> _Activity_:
With nothing added or dropped, copy the data that follows exactly.

Start of Listed records

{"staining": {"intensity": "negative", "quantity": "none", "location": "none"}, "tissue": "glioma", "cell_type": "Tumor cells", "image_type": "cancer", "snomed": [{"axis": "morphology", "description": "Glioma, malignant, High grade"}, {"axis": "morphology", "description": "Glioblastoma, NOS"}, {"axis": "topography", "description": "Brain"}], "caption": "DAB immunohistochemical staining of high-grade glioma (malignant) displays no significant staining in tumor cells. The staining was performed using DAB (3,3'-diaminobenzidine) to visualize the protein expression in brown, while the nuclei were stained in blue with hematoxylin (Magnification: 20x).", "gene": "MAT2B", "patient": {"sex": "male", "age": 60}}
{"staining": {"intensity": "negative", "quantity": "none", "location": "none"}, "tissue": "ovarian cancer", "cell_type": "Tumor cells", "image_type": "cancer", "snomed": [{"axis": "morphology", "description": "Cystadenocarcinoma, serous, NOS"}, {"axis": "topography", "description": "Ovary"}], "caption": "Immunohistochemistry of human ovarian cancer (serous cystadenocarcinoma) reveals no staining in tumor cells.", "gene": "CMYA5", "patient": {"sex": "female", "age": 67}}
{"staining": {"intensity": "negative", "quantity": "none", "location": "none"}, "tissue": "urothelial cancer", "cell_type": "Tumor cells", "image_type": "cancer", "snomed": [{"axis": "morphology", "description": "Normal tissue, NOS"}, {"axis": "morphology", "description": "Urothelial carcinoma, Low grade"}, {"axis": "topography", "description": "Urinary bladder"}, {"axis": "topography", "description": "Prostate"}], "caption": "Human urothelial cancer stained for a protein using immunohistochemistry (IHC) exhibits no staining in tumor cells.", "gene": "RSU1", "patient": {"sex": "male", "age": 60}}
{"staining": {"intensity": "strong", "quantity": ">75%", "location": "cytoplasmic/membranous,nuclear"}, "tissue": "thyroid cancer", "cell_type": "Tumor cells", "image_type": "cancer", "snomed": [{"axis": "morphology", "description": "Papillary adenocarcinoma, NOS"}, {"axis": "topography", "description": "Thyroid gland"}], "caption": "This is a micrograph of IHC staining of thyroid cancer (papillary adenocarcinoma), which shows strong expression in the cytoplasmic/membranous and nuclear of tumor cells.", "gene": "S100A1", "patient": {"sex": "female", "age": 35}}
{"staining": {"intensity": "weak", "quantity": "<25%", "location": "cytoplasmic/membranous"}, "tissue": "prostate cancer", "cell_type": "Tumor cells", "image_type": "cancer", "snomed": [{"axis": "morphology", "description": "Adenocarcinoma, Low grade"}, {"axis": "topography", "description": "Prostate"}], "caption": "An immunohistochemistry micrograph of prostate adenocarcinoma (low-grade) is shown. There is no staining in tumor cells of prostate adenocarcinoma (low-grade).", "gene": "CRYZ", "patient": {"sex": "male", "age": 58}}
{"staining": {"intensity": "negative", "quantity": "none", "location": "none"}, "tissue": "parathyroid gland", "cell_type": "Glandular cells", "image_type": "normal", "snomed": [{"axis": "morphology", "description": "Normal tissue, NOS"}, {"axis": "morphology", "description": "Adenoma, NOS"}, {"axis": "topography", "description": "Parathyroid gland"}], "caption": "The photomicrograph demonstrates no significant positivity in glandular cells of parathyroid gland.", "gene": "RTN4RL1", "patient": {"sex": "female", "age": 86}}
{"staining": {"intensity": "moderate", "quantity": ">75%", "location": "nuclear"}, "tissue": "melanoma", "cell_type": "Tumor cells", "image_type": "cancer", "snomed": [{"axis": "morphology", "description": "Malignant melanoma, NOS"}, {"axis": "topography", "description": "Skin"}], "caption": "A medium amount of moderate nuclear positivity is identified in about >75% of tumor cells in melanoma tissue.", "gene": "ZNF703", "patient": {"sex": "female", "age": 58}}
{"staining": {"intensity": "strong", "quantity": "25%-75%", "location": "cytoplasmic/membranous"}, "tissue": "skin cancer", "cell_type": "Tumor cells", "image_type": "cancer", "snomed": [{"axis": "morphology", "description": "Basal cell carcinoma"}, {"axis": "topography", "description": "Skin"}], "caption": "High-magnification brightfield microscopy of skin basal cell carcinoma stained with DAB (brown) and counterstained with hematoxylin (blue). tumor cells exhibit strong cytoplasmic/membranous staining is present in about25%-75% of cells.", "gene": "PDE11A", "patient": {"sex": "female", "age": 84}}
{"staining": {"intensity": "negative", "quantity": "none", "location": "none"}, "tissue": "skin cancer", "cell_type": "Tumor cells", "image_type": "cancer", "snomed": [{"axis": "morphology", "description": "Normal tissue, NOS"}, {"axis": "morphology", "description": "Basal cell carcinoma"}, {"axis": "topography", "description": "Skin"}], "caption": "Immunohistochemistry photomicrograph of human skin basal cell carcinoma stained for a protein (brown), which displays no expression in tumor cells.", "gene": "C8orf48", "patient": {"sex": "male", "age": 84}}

End of Listed records

> _Output_:
{"staining": {"intensity": "negative", "quantity": "none", "location": "none"}, "tissue": "glioma", "cell_type": "Tumor cells", "image_type": "cancer", "snomed": [{"axis": "morphology", "description": "Glioma, malignant, High grade"}, {"axis": "morphology", "description": "Glioblastoma, NOS"}, {"axis": "topography", "description": "Brain"}], "caption": "DAB immunohistochemical staining of high-grade glioma (malignant) displays no significant staining in tumor cells. The staining was performed using DAB (3,3'-diaminobenzidine) to visualize the protein expression in brown, while the nuclei were stained in blue with hematoxylin (Magnification: 20x).", "gene": "MAT2B", "patient": {"sex": "male", "age": 60}}
{"staining": {"intensity": "negative", "quantity": "none", "location": "none"}, "tissue": "ovarian cancer", "cell_type": "Tumor cells", "image_type": "cancer", "snomed": [{"axis": "morphology", "description": "Cystadenocarcinoma, serous, NOS"}, {"axis": "topography", "description": "Ovary"}], "caption": "Immunohistochemistry of human ovarian cancer (serous cystadenocarcinoma) reveals no staining in tumor cells.", "gene": "CMYA5", "patient": {"sex": "female", "age": 67}}
{"staining": {"intensity": "negative", "quantity": "none", "location": "none"}, "tissue": "urothelial cancer", "cell_type": "Tumor cells", "image_type": "cancer", "snomed": [{"axis": "morphology", "description": "Normal tissue, NOS"}, {"axis": "morphology", "description": "Urothelial carcinoma, Low grade"}, {"axis": "topography", "description": "Urinary bladder"}, {"axis": "topography", "description": "Prostate"}], "caption": "Human urothelial cancer stained for a protein using immunohistochemistry (IHC) exhibits no staining in tumor cells.", "gene": "RSU1", "patient": {"sex": "male", "age": 60}}
{"staining": {"intensity": "strong", "quantity": ">75%", "location": "cytoplasmic/membranous,nuclear"}, "tissue": "thyroid cancer", "cell_type": "Tumor cells", "image_type": "cancer", "snomed": [{"axis": "morphology", "description": "Papillary adenocarcinoma, NOS"}, {"axis": "topography", "description": "Thyroid gland"}], "caption": "This is a micrograph of IHC staining of thyroid cancer (papillary adenocarcinoma), which shows strong expression in the cytoplasmic/membranous and nuclear of tumor cells.", "gene": "S100A1", "patient": {"sex": "female", "age": 35}}
{"staining": {"intensity": "weak", "quantity": "<25%", "location": "cytoplasmic/membranous"}, "tissue": "prostate cancer", "cell_type": "Tumor cells", "image_type": "cancer", "snomed": [{"axis": "morphology", "description": "Adenocarcinoma, Low grade"}, {"axis": "topography", "description": "Prostate"}], "caption": "An immunohistochemistry micrograph of prostate adenocarcinoma (low-grade) is shown. There is no staining in tumor cells of prostate adenocarcinoma (low-grade).", "gene": "CRYZ", "patient": {"sex": "male", "age": 58}}
{"staining": {"intensity": "negative", "quantity": "none", "location": "none"}, "tissue": "parathyroid gland", "cell_type": "Glandular cells", "image_type": "normal", "snomed": [{"axis": "morphology", "description": "Normal tissue, NOS"}, {"axis": "morphology", "description": "Adenoma, NOS"}, {"axis": "topography", "description": "Parathyroid gland"}], "caption": "The photomicrograph demonstrates no significant positivity in glandular cells of parathyroid gland.", "gene": "RTN4RL1", "patient": {"sex": "female", "age": 86}}
{"staining": {"intensity": "moderate", "quantity": ">75%", "location": "nuclear"}, "tissue": "melanoma", "cell_type": "Tumor cells", "image_type": "cancer", "snomed": [{"axis": "morphology", "description": "Malignant melanoma, NOS"}, {"axis": "topography", "description": "Skin"}], "caption": "A medium amount of moderate nuclear positivity is identified in about >75% of tumor cells in melanoma tissue.", "gene": "ZNF703", "patient": {"sex": "female", "age": 58}}
{"staining": {"intensity": "strong", "quantity": "25%-75%", "location": "cytoplasmic/membranous"}, "tissue": "skin cancer", "cell_type": "Tumor cells", "image_type": "cancer", "snomed": [{"axis": "morphology", "description": "Basal cell carcinoma"}, {"axis": "topography", "description": "Skin"}], "caption": "High-magnification brightfield microscopy of skin basal cell carcinoma stained with DAB (brown) and counterstained with hematoxylin (blue). tumor cells exhibit strong cytoplasmic/membranous staining is present in about25%-75% of cells.", "gene": "PDE11A", "patient": {"sex": "female", "age": 84}}
{"staining": {"intensity": "negative", "quantity": "none", "location": "none"}, "tissue": "skin cancer", "cell_type": "Tumor cells", "image_type": "cancer", "snomed": [{"axis": "morphology", "description": "Normal tissue, NOS"}, {"axis": "morphology", "description": "Basal cell carcinoma"}, {"axis": "topography", "description": "Skin"}], "caption": "Immunohistochemistry photomicrograph of human skin basal cell carcinoma stained for a protein (brown), which displays no expression in tumor cells.", "gene": "C8orf48", "patient": {"sex": "male", "age": 84}}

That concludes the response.